The Ivory Key
- First edition
- Author: Akshaya Raman
- Language: English
- Genre: Young adult, Fantasy
- Publisher: HarperCollins, Hot Key Books
- Publication date: January 4, 2022
- Publication place: India/United States
- Pages: 384
- ISBN: 978-0-358-46833-2

= The Ivory Key =

2022 young adult fantasy novel by Akshaya Raman

The Ivory Key is a 2022 young adult fantasy novel by Indian American writer Akshaya Raman. Raman's debut novel inspired by Indian culture and mythology was published on 4 January 2022 by HarperCollins as the first book in a planned duology and follows four siblings as the embark on a journey to find the Ivory Key, a magical artefact capable of providing magic.

==Plot==

Set in the world of Ashoka, magic is an essential resource mined from quarries and the kingdom's largest export. As long as neighboring kingdoms believe Ashoka's supply is endless, it keeps war at bay, but the reserves are running low.
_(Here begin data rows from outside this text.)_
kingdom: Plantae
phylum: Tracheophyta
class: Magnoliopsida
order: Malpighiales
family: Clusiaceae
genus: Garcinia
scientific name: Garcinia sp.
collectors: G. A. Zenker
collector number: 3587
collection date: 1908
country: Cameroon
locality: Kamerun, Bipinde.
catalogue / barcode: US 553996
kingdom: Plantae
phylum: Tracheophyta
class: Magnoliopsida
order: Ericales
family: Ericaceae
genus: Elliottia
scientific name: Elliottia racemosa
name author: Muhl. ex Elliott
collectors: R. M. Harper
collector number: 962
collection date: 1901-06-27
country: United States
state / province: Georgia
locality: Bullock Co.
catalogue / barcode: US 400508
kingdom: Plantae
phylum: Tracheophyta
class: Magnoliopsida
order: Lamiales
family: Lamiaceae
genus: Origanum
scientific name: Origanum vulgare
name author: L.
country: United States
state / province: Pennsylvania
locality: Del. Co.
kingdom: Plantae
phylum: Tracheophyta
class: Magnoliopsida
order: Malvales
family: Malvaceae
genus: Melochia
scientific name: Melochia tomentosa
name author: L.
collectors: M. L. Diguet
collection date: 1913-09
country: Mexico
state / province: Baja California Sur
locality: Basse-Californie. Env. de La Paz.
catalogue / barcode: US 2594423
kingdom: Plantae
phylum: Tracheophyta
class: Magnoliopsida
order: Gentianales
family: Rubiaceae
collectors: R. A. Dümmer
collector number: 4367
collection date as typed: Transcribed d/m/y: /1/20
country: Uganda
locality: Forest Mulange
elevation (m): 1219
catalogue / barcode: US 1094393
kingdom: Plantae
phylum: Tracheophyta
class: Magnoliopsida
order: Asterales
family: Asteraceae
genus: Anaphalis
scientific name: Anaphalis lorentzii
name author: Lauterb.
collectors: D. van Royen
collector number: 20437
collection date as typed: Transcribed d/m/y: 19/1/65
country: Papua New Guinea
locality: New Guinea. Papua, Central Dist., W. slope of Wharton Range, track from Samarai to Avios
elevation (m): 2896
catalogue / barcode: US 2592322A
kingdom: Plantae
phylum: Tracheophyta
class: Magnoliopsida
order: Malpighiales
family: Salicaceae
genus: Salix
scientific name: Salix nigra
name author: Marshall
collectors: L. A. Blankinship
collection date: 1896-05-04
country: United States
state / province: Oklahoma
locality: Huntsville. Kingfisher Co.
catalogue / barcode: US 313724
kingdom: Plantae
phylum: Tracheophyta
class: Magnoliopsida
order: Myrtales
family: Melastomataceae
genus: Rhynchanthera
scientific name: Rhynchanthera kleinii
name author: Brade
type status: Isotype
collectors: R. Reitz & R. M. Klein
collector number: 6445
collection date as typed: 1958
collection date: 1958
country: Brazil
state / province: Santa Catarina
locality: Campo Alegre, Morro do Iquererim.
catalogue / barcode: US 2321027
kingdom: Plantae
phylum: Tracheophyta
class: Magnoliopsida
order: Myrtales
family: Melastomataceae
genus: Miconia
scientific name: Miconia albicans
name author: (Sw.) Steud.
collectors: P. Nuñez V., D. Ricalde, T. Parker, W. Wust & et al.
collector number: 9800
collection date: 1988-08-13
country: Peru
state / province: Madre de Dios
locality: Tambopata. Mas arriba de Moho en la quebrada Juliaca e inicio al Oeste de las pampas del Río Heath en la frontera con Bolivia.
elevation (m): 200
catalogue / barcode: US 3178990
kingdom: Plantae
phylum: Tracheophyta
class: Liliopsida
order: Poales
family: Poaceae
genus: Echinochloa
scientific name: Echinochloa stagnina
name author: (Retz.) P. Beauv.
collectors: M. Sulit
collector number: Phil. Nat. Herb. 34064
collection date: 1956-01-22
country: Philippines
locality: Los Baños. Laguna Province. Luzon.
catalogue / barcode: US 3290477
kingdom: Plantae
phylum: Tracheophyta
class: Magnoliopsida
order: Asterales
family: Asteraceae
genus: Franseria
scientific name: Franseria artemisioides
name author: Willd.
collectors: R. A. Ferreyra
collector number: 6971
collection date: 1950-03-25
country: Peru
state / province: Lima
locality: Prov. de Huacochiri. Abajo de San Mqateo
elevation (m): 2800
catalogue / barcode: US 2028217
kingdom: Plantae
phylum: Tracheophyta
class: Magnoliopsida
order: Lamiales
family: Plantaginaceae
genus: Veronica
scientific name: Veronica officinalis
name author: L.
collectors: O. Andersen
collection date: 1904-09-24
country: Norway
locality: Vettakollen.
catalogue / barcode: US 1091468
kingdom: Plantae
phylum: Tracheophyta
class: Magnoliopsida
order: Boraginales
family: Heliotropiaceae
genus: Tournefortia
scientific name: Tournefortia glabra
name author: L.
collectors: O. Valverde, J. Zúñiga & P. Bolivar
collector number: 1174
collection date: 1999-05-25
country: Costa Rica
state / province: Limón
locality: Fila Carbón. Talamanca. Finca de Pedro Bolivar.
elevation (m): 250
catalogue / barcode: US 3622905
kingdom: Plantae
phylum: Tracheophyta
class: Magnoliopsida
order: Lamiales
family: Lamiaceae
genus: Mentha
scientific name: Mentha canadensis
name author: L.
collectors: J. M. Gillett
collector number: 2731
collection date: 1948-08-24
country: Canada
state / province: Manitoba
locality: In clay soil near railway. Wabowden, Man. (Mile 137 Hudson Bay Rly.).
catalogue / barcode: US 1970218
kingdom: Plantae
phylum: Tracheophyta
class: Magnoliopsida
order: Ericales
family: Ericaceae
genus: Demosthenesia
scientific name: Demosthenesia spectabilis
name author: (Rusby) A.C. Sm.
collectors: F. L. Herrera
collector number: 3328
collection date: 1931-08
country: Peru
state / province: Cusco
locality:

After the Maharani is assassinated, her four children, Vira, Ronak, Kaleb and Riya work together to find the Ivory Key, said to unlock a new source of magic. Each sibling, however, has their own motives.

Vira wishes to use the key to continue her mother's legacy, Ronak plans to sell it to the highest bidder, Kaleb wants to use it to prove his innocence after being accused of killing the Maharani and Riya needs it to show her loyalty to the Ravens, a group of rebels. The four siblings will have to work together or else they risk losing everything they worked for.

==Reception==
The book was listed among the list of the most anticipated books of January 2022 by several magazines and literary websites including Polygon, PopSugar, Book Riot, BuzzFeed and Reactor Magazine.

The novel received positive reviews from critics. Kirkus Reviews notes that the novel "Skillfully weaves together political intrigue, complex sibling relationships, and magic". Publishers Weekly praised "the richly described worldbuilding, tight plot, and moderate doses of romance" calling it "a complex and layered narrative".

Booklist described the novel as "a dream for seekers of character-driven stories," The Guardian called it "Book one of an epic fantasy duology layered with Indian folklore and traditions."